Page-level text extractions
------------------------------------------------------------------------

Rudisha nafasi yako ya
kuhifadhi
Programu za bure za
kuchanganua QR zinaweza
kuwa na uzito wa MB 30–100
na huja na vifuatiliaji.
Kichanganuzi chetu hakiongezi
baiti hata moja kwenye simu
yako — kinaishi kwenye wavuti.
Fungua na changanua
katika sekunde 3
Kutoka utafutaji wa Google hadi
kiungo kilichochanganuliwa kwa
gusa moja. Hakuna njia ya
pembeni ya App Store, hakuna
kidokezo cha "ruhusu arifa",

------------------------------------------------------------------------

_Work to be completed_: From the records above, transcribe exactly the run of lines that opens with the line holding "Kichanganuzi chetu hakiongezi" and closes with the line holding "pembeni ya App Store, hakuna", both included.

_Finished task_:
Kichanganuzi chetu hakiongezi
baiti hata moja kwenye simu
yako — kinaishi kwenye wavuti.
Fungua na changanua
katika sekunde 3
Kutoka utafutaji wa Google hadi
kiungo kilichochanganuliwa kwa
gusa moja. Hakuna njia ya
pembeni ya App Store, hakuna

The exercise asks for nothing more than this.